#### Try it:
Please read the excerpt on the papal succession and answer: how many cardinals will convene at the Vatican to elect Pope Benedict XVI's successor?

#### Selected excerpt:
Segment Open

Although the cardinal said the church’s current stance toward women "must be kept for the future," he believes there is room for women’s role to grow within the church.

"You have many women working in key positions, even if they are not ordained, but this is open to further development, but we have to go, you know, with the time — and it’s not easy to move forward."

Terence Fay, a Jesuit priest who teaches at the University of Toronto’s school of theology, echoed the cardinal’s sentiments.

"Respecting women and giving them a larger role in the church is very important but, that takes time to move in that direction," said Fay.

He said the pope is the CEO of the largest corporation in the world and, like any administrator moving into a new leadership position, can only move so much on the political spectrum during a term. Making radical changes, such as starting to ordain women, would destroy the pope’s constituency.

"Whereas the Western world may be ready for women clergy and so forth, a lot of the world is just not ready for that yet," said Fay.

‘The great drama of our times’

It will be up to 115 cardinals — the pope's most senior advisers — to convene at the Vatican to elect a successor to Pope Benedict XVI sometime mid-March.

The election will be a historic one, as it has been sparked by Benedict's retirement — the first time a pope has stepped down in almost six centuries.

Ouellet discussed the pressure the College of Cardinals is under with this month's decision. He said he did not believe the church was at a turning point but, rather, a time of "orientation."

Opposed to issues of gay marriage and abortion, the cardinal emphasized the main challenge for the church is helping unite people with God.

"This is a great drama of our times, you know, to live without God," he said. "And so this is the awareness of the church and we have to respond to the need of the people — and they need the creator, they need this relationship."

In the first part of the interview, which aired on March 4, Mansbridge and Ouellet discussed criticism over sex abuse scandals that have rocked the centuries-old institution in recent years, the chance of Ouellet becoming the next pontiff, and what Benedict XVI’s unexpected retirement means for the church in the 21st century.

Segment Closed

#### Source data:
Segment Open

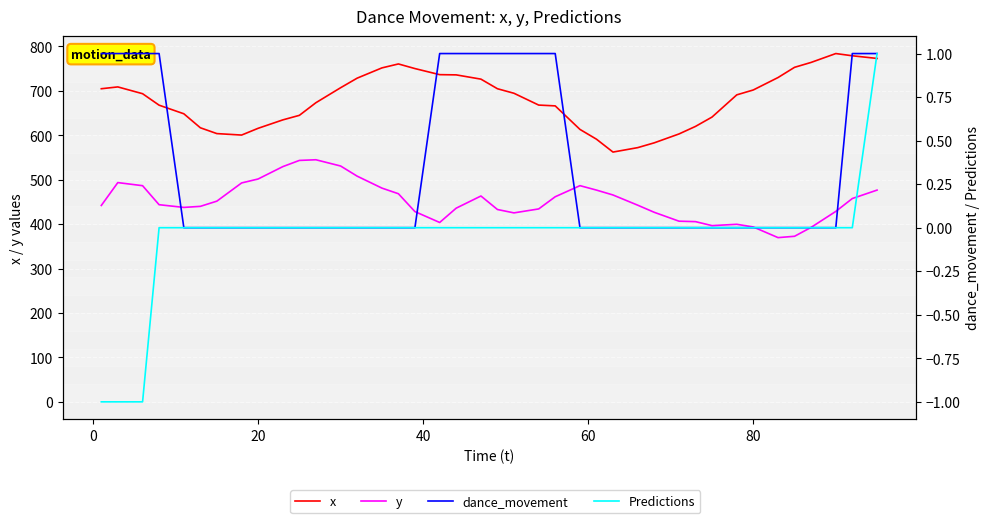

At how many categories does at least one series exceed 533?

40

Segment Closed

#### Exercise solution:
Up to 115 cardinals.